A comparative study of neural network techniques for automatic software vulnerability detection

TL;DR

This study compares neural network techniques for automatic software vulnerability detection, highlighting how different models and preprocessing methods impact performance and providing practical guidelines for researchers.

Contribution

The paper systematically evaluates Bi-LSTM and RVFL neural networks with vector and symbolization preprocessing for vulnerability detection, offering insights into their relative strengths.

Findings

RVFL trains faster than Bi-LSTM but has lower accuracy.

Doc2Vec improves training speed and generalization over Word2Vec.

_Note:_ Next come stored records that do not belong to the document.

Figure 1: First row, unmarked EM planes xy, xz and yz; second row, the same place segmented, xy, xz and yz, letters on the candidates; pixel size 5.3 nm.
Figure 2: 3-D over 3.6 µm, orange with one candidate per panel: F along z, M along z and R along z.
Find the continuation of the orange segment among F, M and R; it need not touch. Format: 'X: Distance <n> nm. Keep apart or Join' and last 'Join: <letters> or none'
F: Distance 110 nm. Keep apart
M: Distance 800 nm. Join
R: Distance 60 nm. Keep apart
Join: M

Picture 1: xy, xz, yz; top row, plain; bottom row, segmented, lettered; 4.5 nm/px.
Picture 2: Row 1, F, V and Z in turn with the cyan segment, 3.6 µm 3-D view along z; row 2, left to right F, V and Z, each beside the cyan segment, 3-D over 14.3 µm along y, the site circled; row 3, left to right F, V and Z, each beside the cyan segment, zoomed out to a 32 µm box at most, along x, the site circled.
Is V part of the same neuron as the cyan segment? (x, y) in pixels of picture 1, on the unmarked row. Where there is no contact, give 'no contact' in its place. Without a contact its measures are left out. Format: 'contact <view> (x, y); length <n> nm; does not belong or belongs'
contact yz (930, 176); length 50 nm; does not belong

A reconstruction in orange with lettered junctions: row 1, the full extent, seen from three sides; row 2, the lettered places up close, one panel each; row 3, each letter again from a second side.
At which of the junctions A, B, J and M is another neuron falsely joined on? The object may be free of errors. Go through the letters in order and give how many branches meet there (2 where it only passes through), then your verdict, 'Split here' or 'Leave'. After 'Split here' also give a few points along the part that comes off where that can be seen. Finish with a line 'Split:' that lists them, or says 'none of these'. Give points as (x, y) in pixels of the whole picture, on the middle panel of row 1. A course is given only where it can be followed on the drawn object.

Multi-level symbolization enhances model precision.

Abstract

Software vulnerabilities are usually caused by design flaws or implementation errors, which could be exploited to cause damage to the security of the system. At present, the most commonly used method for detecting software vulnerabilities is static analysis. Most of the related technologies work based on rules or code similarity (source code level) and rely on manually defined vulnerability features. However, these rules and vulnerability features are difficult to be defined and designed accurately, which makes static analysis face many challenges in practical applications. To alleviate this problem, some researchers have proposed to use neural networks that have the ability of automatic feature extraction to improve the intelligence of detection. However, there are many types of neural networks, and different data preprocessing methods will have a significant impact on model performance. It is a great challenge for engineers and researchers to choose a proper neural network and data preprocessing method for a given problem. To solve this problem, we have conducted extensive experiments to test the performance of the two most typical neural networks (i.e., Bi-LSTM and RVFL) with the two most classical data preprocessing methods (i.e., the vector representation and the program symbolization methods) on software vulnerability detection problems and obtained a series of interesting research conclusions, which can provide valuable guidelines for researchers and engineers. Specifically, we found that 1) the training speed of RVFL is always faster than BiLSTM, but the prediction accuracy of Bi-LSTM model is higher than RVFL; 2) using doc2vec for vector representation can make the model have faster training speed and generalization ability than using word2vec; and 3) multi-level symbolization is helpful to improve the precision of neural network models.